Palliative care covers symptom management and support for people living with any serious, life-limiting illness — it can begin alongside active treatment and may last months or years. End-of-life care is a subset of palliative care, focused on the final weeks or days of life. A home care agency working in this field should be able to support both stages and adjust their approach as needs change.

Can my relative come home from Leicester Royal Infirmary with a palliative care package in place?

Yes. The discharge teams at University Hospitals of Leicester NHS Trust use structured pathways to plan support before a patient leaves hospital [8]. If your relative has palliative needs, ask the ward team to refer for a fast-track NHS Continuing Healthcare assessment and to involve the community palliative care team. A home care package can often be put in place within 24 to 48 hours under the fast-track process.

What does a home carer actually do in a palliative care situation?

Depending on the care plan, a carer may help with personal care such as washing, dressing, and moving; assist with or prompt medications; prepare meals; provide companionship; monitor for changes in condition and report to nursing staff; and support family members present in the home. The precise tasks should be agreed in a written care plan between the agency, the family, and the clinical team involved.

Is NHS Continuing Healthcare means-tested?

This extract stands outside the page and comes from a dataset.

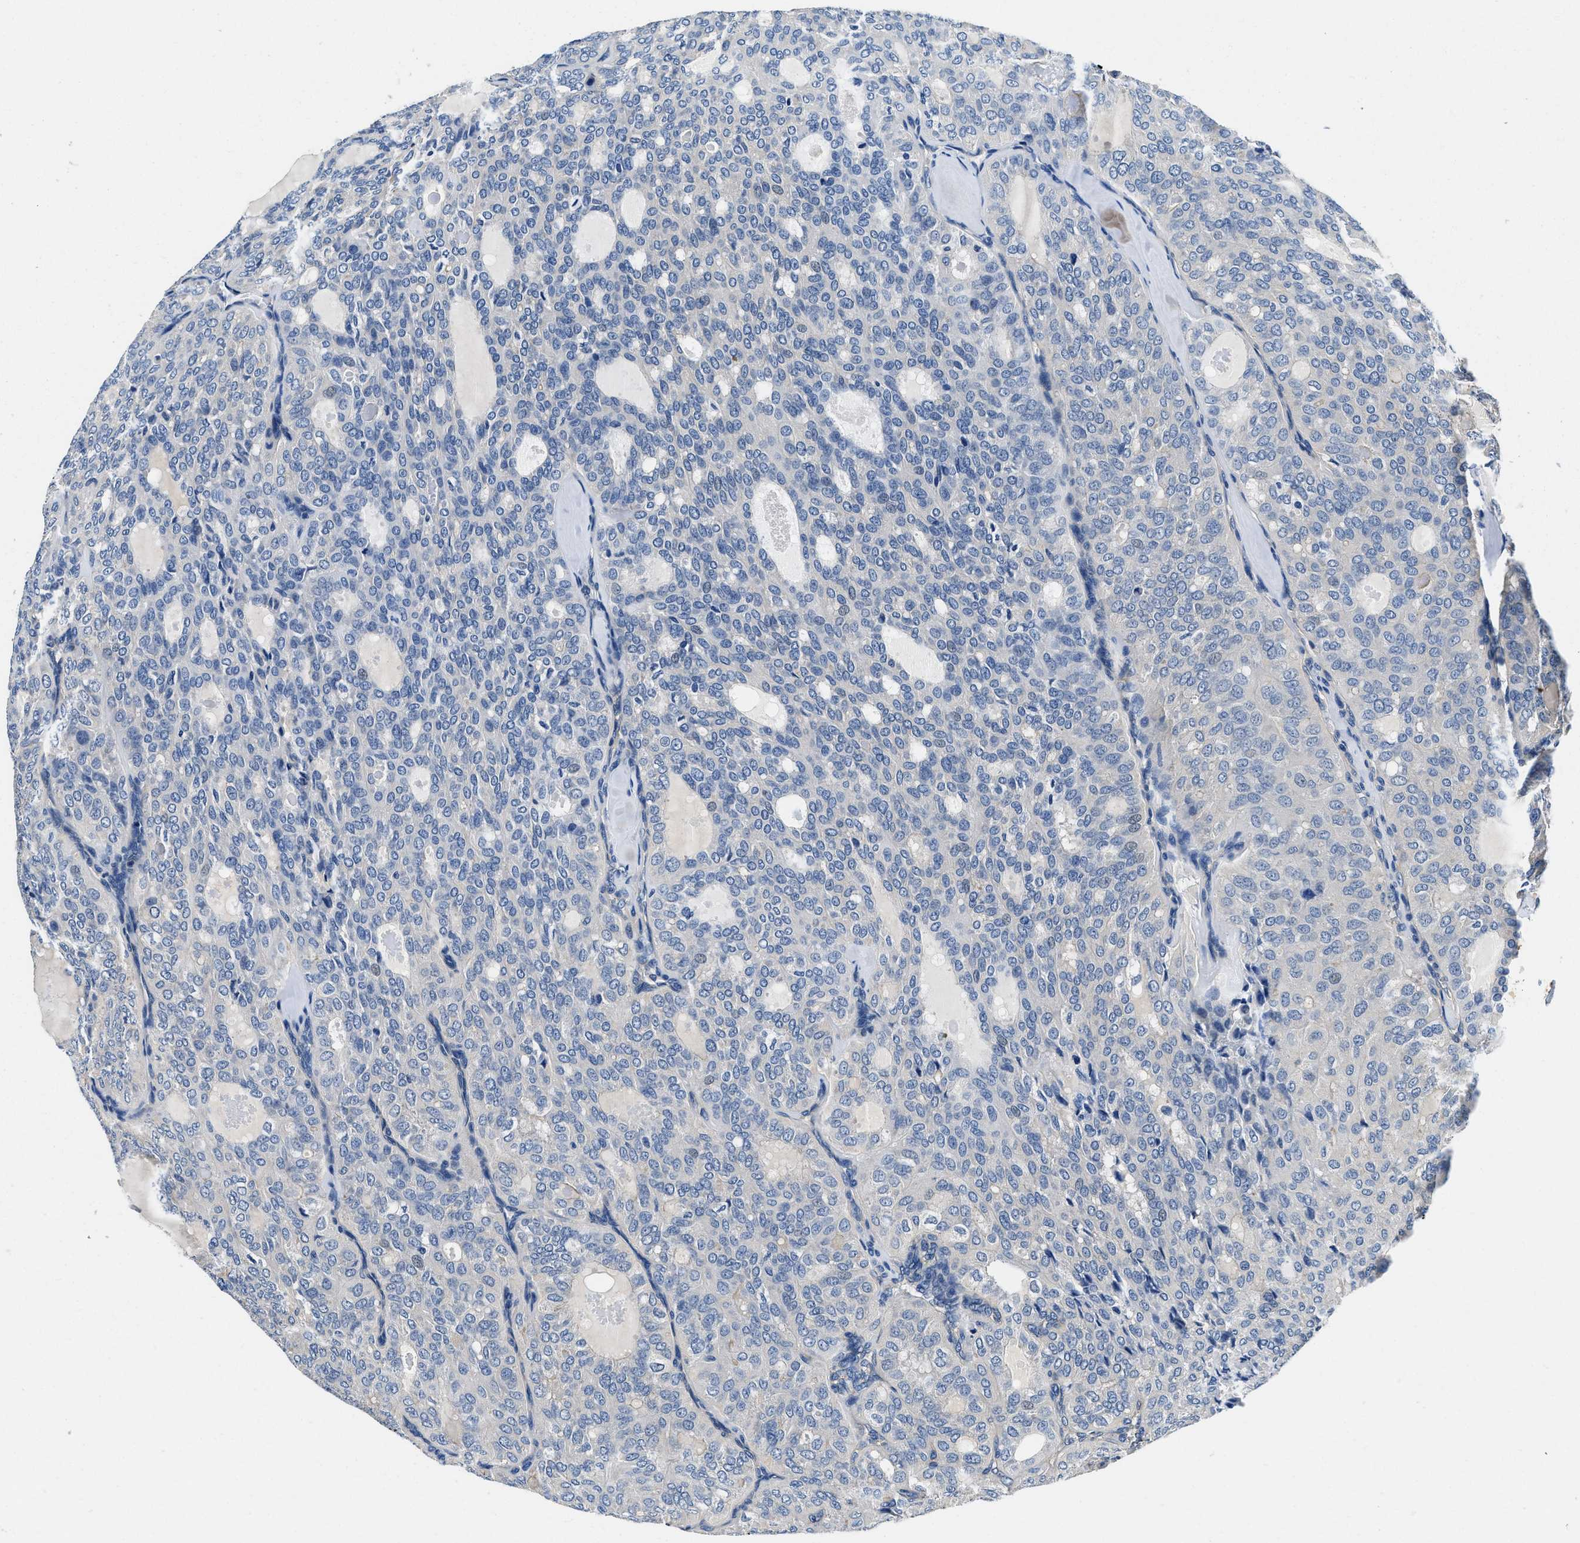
{"staining": {"intensity": "negative", "quantity": "none", "location": "none"}, "tissue": "thyroid cancer", "cell_type": "Tumor cells", "image_type": "cancer", "snomed": [{"axis": "morphology", "description": "Follicular adenoma carcinoma, NOS"}, {"axis": "topography", "description": "Thyroid gland"}], "caption": "Immunohistochemical staining of follicular adenoma carcinoma (thyroid) exhibits no significant staining in tumor cells. Nuclei are stained in blue.", "gene": "ZFAND3", "patient": {"sex": "male", "age": 75}}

No. NHS Continuing Healthcare is funded entirely by the NHS and is not means-tested [2][3]. Eligibility is based solely on whether a person's primary need is a health need. It is assessed using the NHS Decision Support Tool and, in urgent palliative situations, can be fast-tracked. If you believe your relative may qualify and this has not been raised, ask the GP or hospital discharge team directly.

What happens if we cannot get NHS funding but cannot afford to self-fund fully?

A Care Act 2014 needs assessment by Leicester City Council will determine whether your relative qualifies for local authority funding [5]. A financial means test then establishes the level of contribution required. If capital assets are between £14,250 and £23,250, a partial contribution applies; below £14,250, capital is largely disregarded [1]. Search 'Leicester City Council adult social care' for current contact details. A social worker can also advise on Direct Payments as an option [9].

How do I know if an agency has experience specifically in palliative care?

Ask directly. Questions worth raising include: how many of their current clients have palliative care needs, whether their staff are trained in recognising deterioration and responding appropriately, whether they are familiar with Advance Care Plans and anticipatory medications, and how they communicate with district nurses and hospice teams. Also read the agency's CQC inspection report at cqc.org.uk [4], focusing on the 'Responsive' and 'Safe' domains.

Can care be put in place quickly — within days rather than weeks?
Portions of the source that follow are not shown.